[Directions]
A - From the Mumsnet thread on having kids, return the passage from "Share your dilemmas" to "looked down upon.", copied word for word.
B - Answer these questions about the Mumsnet thread on having kids:
(i) How many replies does the thread have?
(ii) Which user started the thread, and on what date?
(iii) What two reasons does the opening post say people usually give for low birth rates?
C - Write what comes next in the Mumsnet thread on having kids, picking up after its final sentence.

[Excerpt provided]
Meet the Other Phone. Protection built in.

Meet the Other Phone.
Protection built in.

Buy now

Please or to access all these features

AIBU?

Share your dilemmas and get honest opinions from other Mumsnetters.

It’s becoming unfashionable to have kids

934 replies

Housebuyingfamily · 18/08/2024 19:56

Birth rates are on the floor which people frame as, people would have more kids were it not for the cost of them or climate change, etc etc. But I feel like it’s now more than this. As if we have a global child-free culture that’s growing every day and it’s becoming increasingly “unfashionable” to have kids, even looked down upon.

OP posts:
Thread gallery
6
Nadeed · 19/08/2024 16:30

Thepeopleversuswork · 19/08/2024 16:27

Yes I see it all the time on here "there's only so many holidays and meals out you can have before they get a bit samey and feel a bit empty". That depends on how you do them.

[Dataset extract]
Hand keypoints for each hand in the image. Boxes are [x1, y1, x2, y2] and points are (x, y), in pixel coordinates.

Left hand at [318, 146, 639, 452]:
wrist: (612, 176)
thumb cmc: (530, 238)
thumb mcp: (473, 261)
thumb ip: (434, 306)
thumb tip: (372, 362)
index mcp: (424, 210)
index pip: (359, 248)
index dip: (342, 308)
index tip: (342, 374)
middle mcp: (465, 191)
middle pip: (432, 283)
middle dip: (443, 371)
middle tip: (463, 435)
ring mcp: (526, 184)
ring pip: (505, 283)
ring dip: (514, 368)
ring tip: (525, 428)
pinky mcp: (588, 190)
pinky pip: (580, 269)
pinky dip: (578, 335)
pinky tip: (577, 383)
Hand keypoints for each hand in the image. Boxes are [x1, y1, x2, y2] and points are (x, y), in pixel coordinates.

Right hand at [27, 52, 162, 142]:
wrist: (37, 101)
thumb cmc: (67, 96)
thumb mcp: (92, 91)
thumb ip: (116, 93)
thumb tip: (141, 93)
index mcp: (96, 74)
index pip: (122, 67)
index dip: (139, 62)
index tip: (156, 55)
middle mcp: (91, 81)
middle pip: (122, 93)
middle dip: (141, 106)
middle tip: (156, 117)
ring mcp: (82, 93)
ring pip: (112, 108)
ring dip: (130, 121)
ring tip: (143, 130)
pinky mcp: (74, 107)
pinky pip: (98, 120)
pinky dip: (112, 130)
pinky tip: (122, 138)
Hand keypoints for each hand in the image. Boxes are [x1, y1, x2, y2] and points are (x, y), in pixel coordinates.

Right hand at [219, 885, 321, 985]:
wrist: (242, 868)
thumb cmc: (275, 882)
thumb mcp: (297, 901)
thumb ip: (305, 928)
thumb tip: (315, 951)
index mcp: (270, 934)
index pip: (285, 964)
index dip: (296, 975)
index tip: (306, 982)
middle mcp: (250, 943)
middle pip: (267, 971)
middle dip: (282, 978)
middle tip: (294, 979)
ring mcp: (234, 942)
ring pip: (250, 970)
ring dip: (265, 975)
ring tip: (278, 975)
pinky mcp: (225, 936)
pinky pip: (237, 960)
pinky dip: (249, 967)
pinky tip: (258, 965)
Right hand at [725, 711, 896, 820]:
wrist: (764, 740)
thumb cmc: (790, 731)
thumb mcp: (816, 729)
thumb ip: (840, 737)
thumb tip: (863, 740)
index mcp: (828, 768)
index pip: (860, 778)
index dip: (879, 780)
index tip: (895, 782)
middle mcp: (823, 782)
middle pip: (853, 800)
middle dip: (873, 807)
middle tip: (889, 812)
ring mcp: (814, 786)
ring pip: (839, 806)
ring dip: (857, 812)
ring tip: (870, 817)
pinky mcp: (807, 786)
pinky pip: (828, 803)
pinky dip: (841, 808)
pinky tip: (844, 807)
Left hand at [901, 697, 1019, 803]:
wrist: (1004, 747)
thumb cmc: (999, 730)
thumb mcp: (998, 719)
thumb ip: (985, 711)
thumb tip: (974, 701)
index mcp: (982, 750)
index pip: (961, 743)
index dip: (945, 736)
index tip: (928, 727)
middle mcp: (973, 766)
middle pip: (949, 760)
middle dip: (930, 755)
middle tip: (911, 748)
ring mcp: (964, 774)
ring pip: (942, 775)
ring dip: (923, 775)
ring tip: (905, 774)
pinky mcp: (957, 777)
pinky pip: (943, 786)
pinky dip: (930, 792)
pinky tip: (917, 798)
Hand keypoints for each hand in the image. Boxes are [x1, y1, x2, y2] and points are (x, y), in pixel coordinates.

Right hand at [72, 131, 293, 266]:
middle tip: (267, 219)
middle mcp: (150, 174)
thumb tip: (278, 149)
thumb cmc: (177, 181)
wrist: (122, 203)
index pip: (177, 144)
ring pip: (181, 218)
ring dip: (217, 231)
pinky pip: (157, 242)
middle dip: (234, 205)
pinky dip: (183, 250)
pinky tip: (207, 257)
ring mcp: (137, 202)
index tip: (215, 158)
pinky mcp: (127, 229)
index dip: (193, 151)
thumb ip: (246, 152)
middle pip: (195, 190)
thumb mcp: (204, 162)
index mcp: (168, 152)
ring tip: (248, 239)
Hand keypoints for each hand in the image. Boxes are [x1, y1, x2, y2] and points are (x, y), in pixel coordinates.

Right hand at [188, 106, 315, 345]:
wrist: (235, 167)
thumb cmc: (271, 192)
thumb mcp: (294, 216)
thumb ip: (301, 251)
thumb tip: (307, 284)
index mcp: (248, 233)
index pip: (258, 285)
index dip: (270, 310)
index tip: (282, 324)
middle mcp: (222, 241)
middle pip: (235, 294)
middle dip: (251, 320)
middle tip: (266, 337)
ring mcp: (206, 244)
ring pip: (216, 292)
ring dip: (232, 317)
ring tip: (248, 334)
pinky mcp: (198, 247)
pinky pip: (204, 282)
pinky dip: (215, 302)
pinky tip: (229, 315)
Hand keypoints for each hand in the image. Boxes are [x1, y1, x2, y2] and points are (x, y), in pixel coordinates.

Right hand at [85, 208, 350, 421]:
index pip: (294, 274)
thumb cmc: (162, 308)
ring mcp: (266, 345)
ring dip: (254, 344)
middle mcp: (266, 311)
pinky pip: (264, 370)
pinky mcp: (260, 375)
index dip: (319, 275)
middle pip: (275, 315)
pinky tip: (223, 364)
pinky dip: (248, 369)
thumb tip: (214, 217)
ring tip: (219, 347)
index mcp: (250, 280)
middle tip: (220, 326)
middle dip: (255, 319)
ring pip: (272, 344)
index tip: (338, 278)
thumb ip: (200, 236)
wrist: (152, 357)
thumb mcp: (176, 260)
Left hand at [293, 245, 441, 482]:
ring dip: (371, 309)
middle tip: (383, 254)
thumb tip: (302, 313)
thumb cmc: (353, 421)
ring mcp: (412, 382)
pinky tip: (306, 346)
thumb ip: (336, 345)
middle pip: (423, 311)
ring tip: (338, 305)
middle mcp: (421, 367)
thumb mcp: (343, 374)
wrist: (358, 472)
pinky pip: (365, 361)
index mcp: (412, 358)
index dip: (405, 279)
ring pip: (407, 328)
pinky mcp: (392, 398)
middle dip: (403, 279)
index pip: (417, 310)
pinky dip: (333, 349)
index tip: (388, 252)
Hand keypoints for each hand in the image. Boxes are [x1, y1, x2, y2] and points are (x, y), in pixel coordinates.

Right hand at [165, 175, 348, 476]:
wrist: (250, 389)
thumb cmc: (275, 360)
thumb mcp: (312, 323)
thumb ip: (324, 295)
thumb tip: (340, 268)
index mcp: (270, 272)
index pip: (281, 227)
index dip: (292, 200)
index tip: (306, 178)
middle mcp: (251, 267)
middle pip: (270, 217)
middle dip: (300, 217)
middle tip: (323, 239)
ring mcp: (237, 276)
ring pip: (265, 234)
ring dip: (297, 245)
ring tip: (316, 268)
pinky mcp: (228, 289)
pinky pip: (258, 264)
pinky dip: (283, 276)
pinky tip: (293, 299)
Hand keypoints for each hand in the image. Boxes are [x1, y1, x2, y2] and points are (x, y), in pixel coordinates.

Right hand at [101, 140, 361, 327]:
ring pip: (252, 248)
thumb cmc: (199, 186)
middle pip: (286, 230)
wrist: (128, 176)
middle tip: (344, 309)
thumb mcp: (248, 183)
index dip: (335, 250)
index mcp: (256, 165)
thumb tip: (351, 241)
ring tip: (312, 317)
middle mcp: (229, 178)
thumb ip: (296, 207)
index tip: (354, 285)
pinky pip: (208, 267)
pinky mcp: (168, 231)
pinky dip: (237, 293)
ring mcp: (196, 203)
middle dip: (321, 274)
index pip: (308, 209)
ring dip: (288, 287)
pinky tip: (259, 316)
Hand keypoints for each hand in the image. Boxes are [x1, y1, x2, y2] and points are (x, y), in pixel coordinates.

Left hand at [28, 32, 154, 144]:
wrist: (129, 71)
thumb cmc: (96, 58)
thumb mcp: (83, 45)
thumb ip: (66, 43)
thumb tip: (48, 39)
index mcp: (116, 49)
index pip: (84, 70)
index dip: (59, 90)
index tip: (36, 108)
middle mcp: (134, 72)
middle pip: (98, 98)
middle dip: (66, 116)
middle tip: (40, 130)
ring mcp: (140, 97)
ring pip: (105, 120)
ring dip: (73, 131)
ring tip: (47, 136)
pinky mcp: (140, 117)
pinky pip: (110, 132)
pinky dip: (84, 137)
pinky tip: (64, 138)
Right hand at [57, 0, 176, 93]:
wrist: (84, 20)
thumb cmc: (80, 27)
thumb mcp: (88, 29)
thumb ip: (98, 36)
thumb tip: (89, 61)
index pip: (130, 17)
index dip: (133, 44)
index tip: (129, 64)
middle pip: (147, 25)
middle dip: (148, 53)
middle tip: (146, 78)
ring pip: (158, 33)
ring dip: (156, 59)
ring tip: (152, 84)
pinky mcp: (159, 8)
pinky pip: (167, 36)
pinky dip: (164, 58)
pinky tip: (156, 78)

[Results for the exercise]
A -
Share your dilemmas and get honest opinions from other Mumsnetters.

It’s becoming unfashionable to have kids

934 replies

Housebuyingfamily · 18/08/2024 19:56

Birth rates are on the floor which people frame as, people would have more kids were it not for the cost of them or climate change, etc etc. But I feel like it’s now more than this. As if we have a global child-free culture that’s growing every day and it’s becoming increasingly “unfashionable” to have kids, even looked down upon.

B -
(i) 934 replies.
(ii) Housebuyingfamily, on 18/08/2024.
(iii) The cost of kids and climate change.

C -
Or the the poster up thread who suggested it was “grim” for people in middle age to go to concerts. As if child free people are supposed to know their place and accept their inherently miserable lives. Give me strength.

I assume people who say that never have meals out or go on holiday?

InterIgnis · 19/08/2024 16:30

I think it’s strange that having pets is seen by some as a substitute for children. I have pets because I want pets and I love my pets. I don’t have children because I have zero interest or desire to do so. I don’t need a substitute for something I explicitly don’t want 🤷🏻‍♀️

In the west, individual choice and the freedoms that allow men and women to make choices that best suit their own lives and wishes for them, is far more respected now than it has likely ever been. I don’t think it’s a matter of ‘fashion’ at all. I think it’s great if/when societies move away from prescribed narratives about how people ‘should’ live, with no thought as to actual individuals.

Comedycook · 19/08/2024 16:31

Flumpie59 · 19/08/2024 14:27

I'm one of the child-free-by-choice. I'm 59 and chose never to have any when I was 6 after someone tried to pass me a horrible gummy screaming thing. I'm not a fan of kids but I treat my pets as my babies, so does my husband.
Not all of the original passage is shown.